Today, with the European Bird Census Council, we jointly launch the second edition of the European Breeding Bird Atlas, probably citizen science project ever done in the planet. The atlas is a milestone for nature conservation in Europe, and it involved our BirdLife family for more than 5 years.
Exaggerating? I don’t think so. Can you name another volunteer-based project carried out over 5 years, covering almost every single territory from Cadiz to Finland, from Georgia to Ireland? Do you know of any other publication based on the work of more than 120000 volunteers?
Useful? Incredibly so. Why? Because it is based on and uses something that all of us, no matter whether we’re experts or school children, can easily understand…MAPS. The European Breeding Bird Atlas does not contain complicated formulas or charts. You turn the page and you get a superb illustration, a short text indicating changes on the bird´s distribution and a beautiful map. No more, no less. You don’t need anything else because when science is solid, it can be easily explained.

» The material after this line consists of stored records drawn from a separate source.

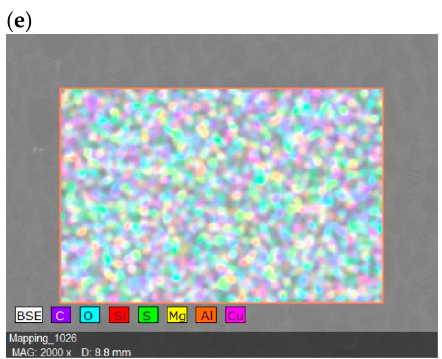
Figure 5. EDX qualitative analysis of cloisite (Si) distribution in SP/e-spunCL nanocomposite membranes ( a ) SP/e-spunCL10, ( b ) SP/e-spunCL15, ( c ) SP/e-spunCL20, ( d ) SP/e-spunCL25, ( e ) SP/e-spunCL30. Table 3. EDX quantitative analysis of dispersion of cloisite15A in SP/e-spunCL nanocomposite membranes.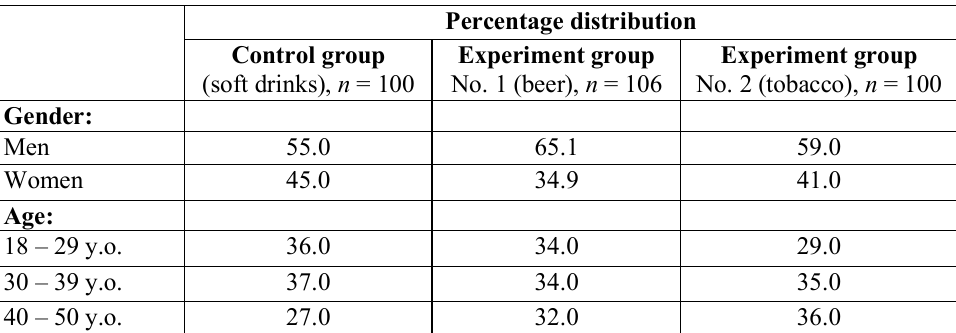
Table 1. Demographic characteristics of experiment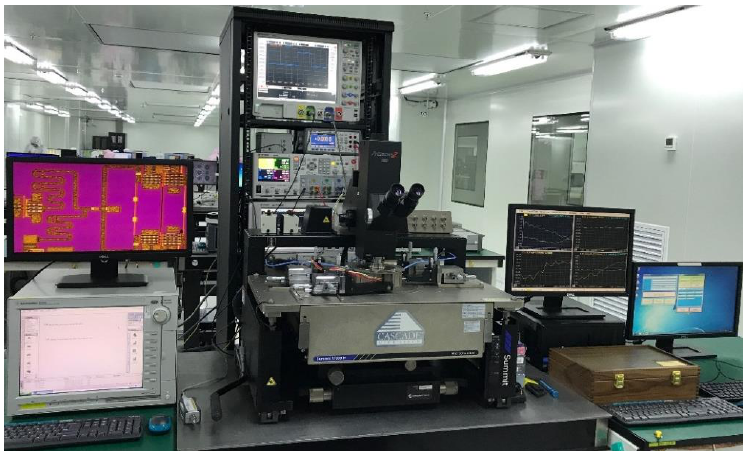
Figure 18. The photo of the all-in-one solution.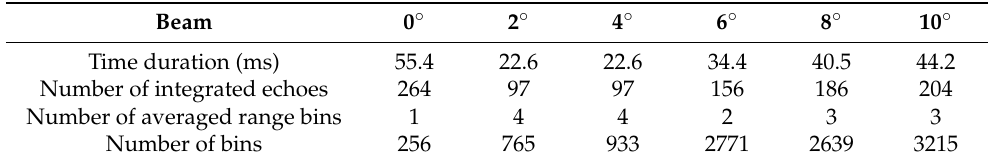
Figure 1. SWIM beam rotation with incidence angles. ( a ) Schematic of the illumination geometry formed by the six beams during three macrocycles. One macrocycle comprises the illumination patterns formed by the six successively transmitted beams; these are not continuous in azimuth. ( b ) SWIM footprint distribution in the Arctic on 15 April 2020. ( c ) Schematic, using geographical coordinates, of a portion of the Earth’s surface sampled during approximately several macrocycles. Antenna aperture: 2 ◦ × 2 ◦ . Table 2. SWIM nominal macrocycle parameters (sequential illumination of beams 0° to 10° in increasing order) and associated real-time processing parameters [35].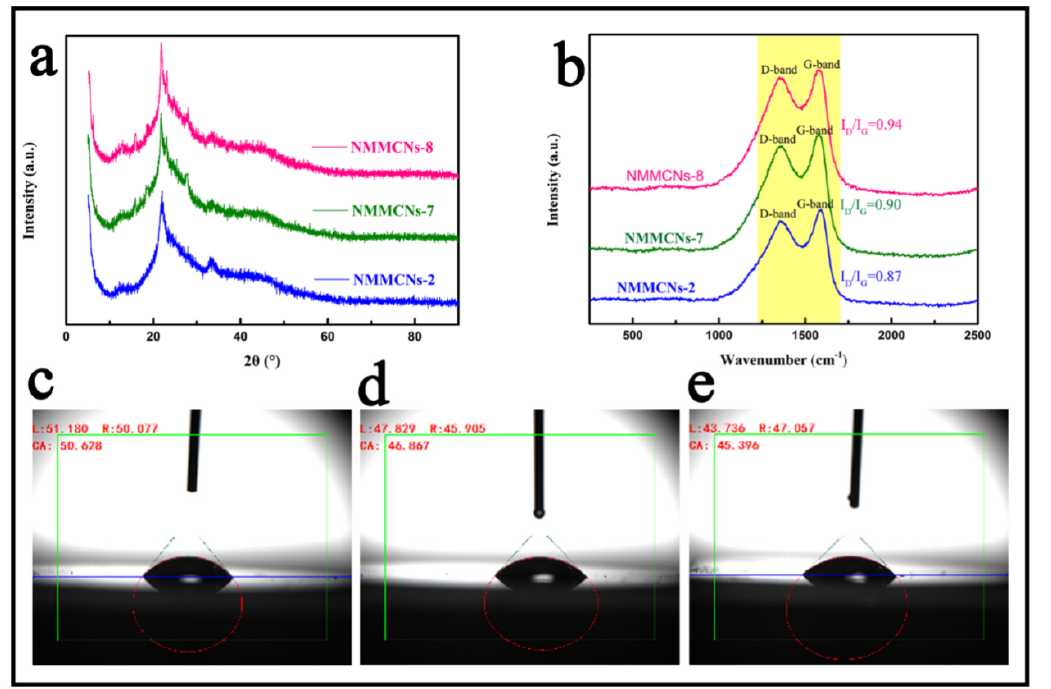
Figure 8. XRD patterns ( a ) and Raman spectra ( b ) of NMMCNs-2, NMMCNs-7 and NMMCNs-8 and ( c ), ( d ) and ( e ) correspond to the contact angles of NMMCNs-2, NMMCNs-7 and NMMCNs-8, respectively.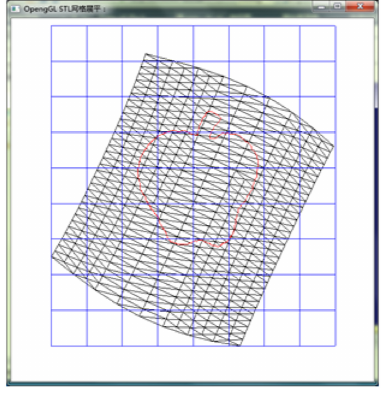
Figure 8. Regional square grid of the planar mesh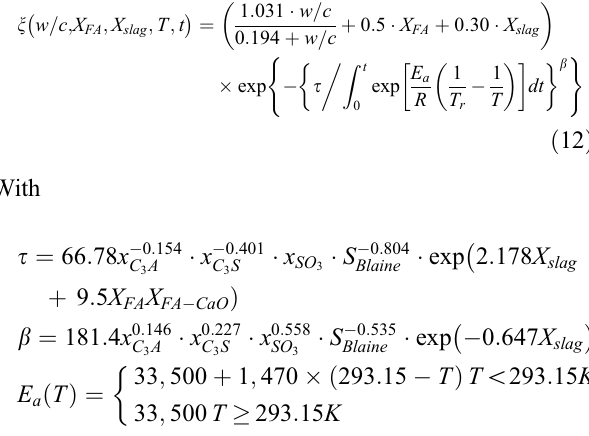
ffiffiffiffiffiffiffiffiffiffiffiffiffiffiffiffiffiffiffiffiffiffiffiffiffiffiffiffiffiffiffi B 2 þ B 2 4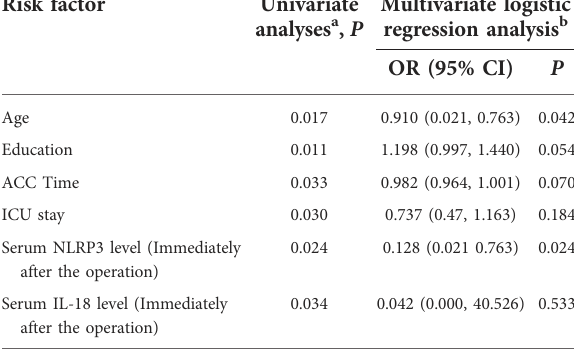
TABLE 3 Predictors of postoperative cognitive dysfunction at 1 week after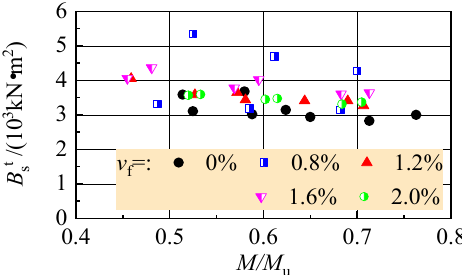
Figure 14. Tested flexural sti ff ness changed with moment of the test beams.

The European Breeding Bird Atlas is also a win for civil society. Coordinated by the European Bird Census Council, it has counted on the support of many other institutions, public and private, and the role of the BirdLife family has been simply amazing. For more than 5 years, BLI partners have both gathered data, shared national atlas data, trained colleagues and analysed results. I remember a trip to Ukraine in 2015. The objective was to support the work done by the BLI local partner USPB, but also to train other volunteers and government officials, so they could carry out the surveys. 5 years later, the Ukranian squares are painted blue (meaning they are of good quality). Despite limitations, despite reduced budgets, bird lovers around the continent have delivered a superb work of science, one that will directly impact our next conservation and policy priorities.
If we read all the book´s species maps from a regional perspective, this Atlas is sending us some very powerful messages:
It confirms that farmland species, such as the Ortolan bunting, or the Great bustard, suffer from agricultural intensification. Their ranges have been reduced, because their key habitats and food are disappearing.

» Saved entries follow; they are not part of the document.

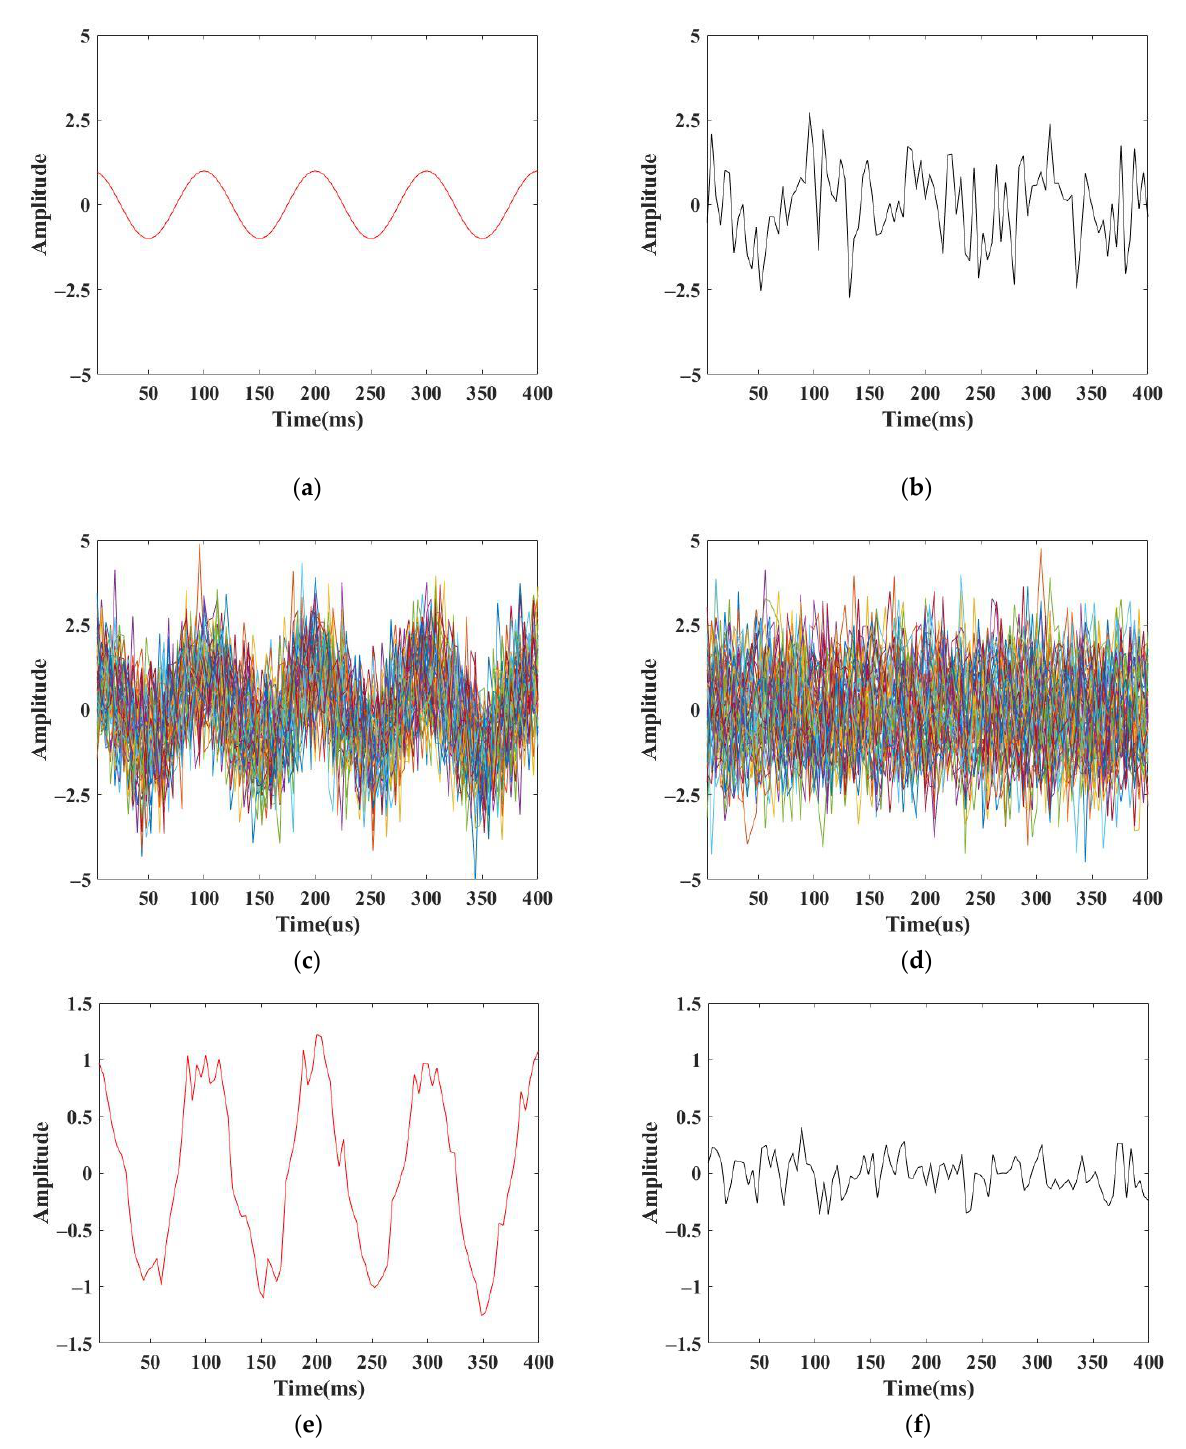
Figure 3. Simulation results: ( a ) one trace of the simulated sinusoidal signal; ( b ) one trace of the simulated sinusoidal signal with random noise; ( c ) sinusoidal signals with same initial phase bias; ( d ) sinusoidal signals with changing initial phase bias; ( e ) signals with the same initial phase bias after averaging; ( f ) signals with a changing initial phase bias after averaging.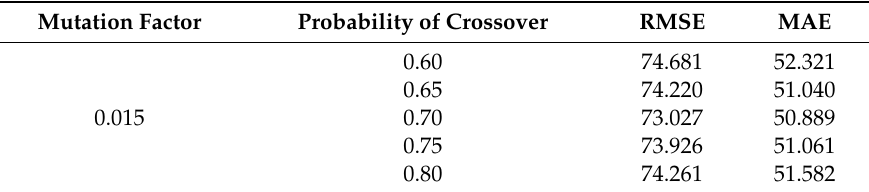
Table 6. The forecasting results with di ff erent probabilities of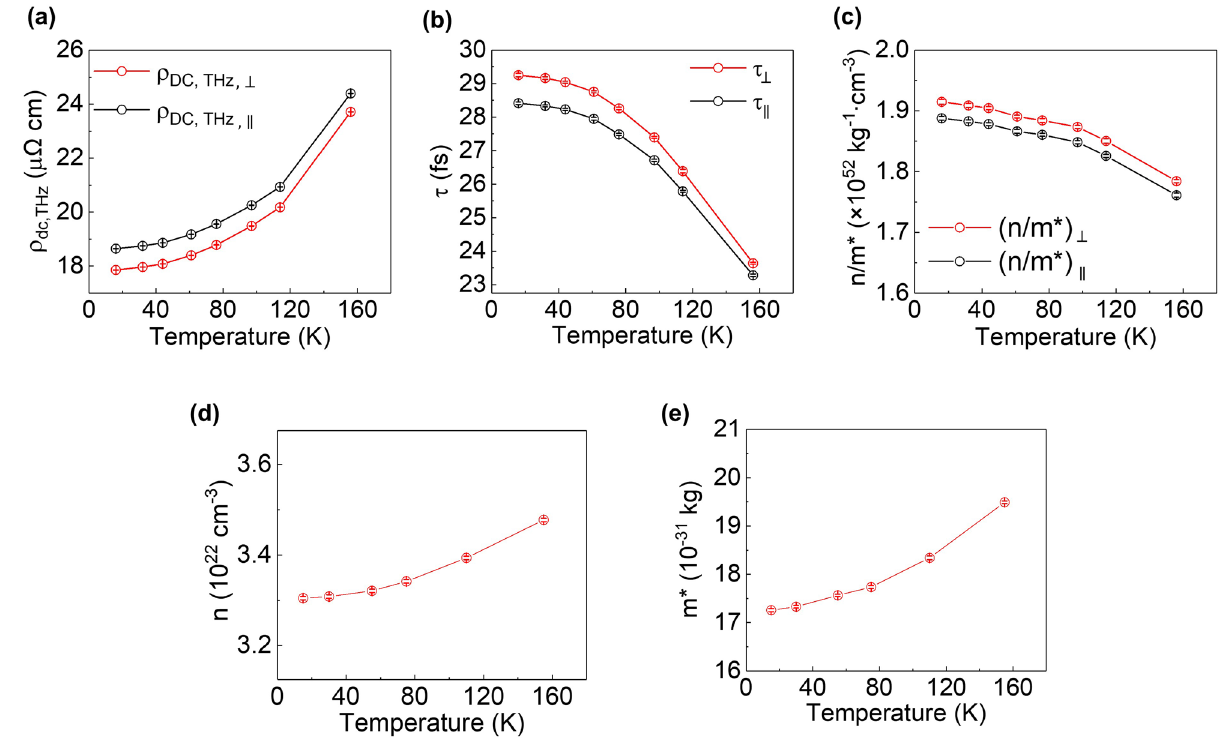
Figure 2. Temperature-dependent intrinsic and extrinsic transport parameters probed by THz-TDS. ( a ) THz-proved DC resistivity, ρ dc , THz , as a function of temperature for parallel (black) and perpendicular (red) geometries. ( b ) Temperature-dependent electron scattering time, τ , for parallel (black) and perpendicular (red) geometries. ( c ) Temperature-dependent charge density/effective mass, n / m ∗ , for parallel (black) and perpendicular (red) geometries. ( d ) Charge concentration, n , as a function of temperature obtained from ordinary Hall effect measurement. ( e ) effective mass, m ∗ , as a function of temperature. The error bars in ( a )–( e ) are smaller than the symbol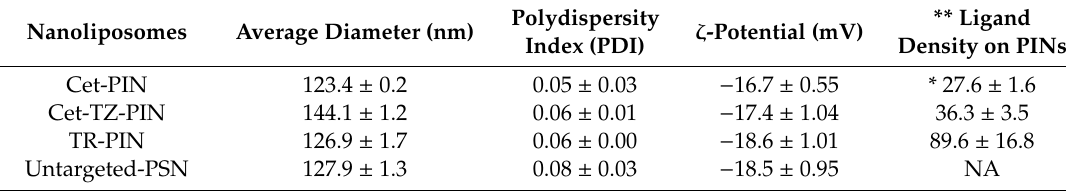
Figure 1. Schematic of the design and selective targeting of heterogeneous cancer cell subpopulations using triple-receptor-targeted photoimmuno-nanoconjugates (TR-PINs). Representation of ( a ) the design of triple-receptor-targeted PINs (TR-PINs). ( b ) Selective tumor photodestruction using Cet-targeted PINs (Cet-PINs) leading to incomplete responses, and enhanced specificity tumor photodestruction using TR-PINs leading to a more complete response within the heterogeneous tumor mass. Table1. Physicalcharacterizationofphotoimmuno-nanoconjugates(PINs)anduntargeted-photosensitizing nanoconstructs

It tells us that land abandonment has favored the regrowth of forest plant species, which has also meant improved habitats for species such as the Black Woodpecker.

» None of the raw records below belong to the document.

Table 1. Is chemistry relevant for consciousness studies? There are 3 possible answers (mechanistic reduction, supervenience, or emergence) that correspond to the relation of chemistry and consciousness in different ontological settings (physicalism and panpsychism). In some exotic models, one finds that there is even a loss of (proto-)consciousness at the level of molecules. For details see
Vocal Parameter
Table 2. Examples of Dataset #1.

It proves that Climate Change is happening right before our own eyes. We have observed a mean northward shift of 28km. Some species have shifted more than others, but can you imagine the implications of this shift, especially for far distant migrants who are being pushed to the limit in their search for food and shelter?
It tells us that nonnative and alien species keep spreading. Illegal or insufficiently regulated trade have meant an expansion of the range of these species, with direct, and in many instances negative impact on our native species.
Conservation does work. Whenever we were able to protect key habitats, such as wetlands, we have observed improved distribution of waterbirds. Similarly, those species listed as Annex I on EU Birds Directive or protected under the Bern Convention have done better. This is incredibly important, because if the species improve, so do the services they provide (plague control, seed planting, carrion removal..). In other words, when we invest in nature, nature pays us back in spades.
It shows government officials, and potential donors and investors, the key regions in need of urgent action. Pick your favorite species and you will see where and why their distribution has changed. Tailoring specific conservation projects, ensuring infrastructure takes their presence into account, and guiding sustainable investment can now be done more effectively and wisely thanks to this book.
Christmas is coming, and I cannot think of a better present to ask for and to give. This work was done by citizens, and for citizens, and although COVID means we cannot launch it in an auditorium filled with excited media, birders, scientists and nature-lovers, I know it will soon populate our shelves and reading rooms, because it is simply fantastic.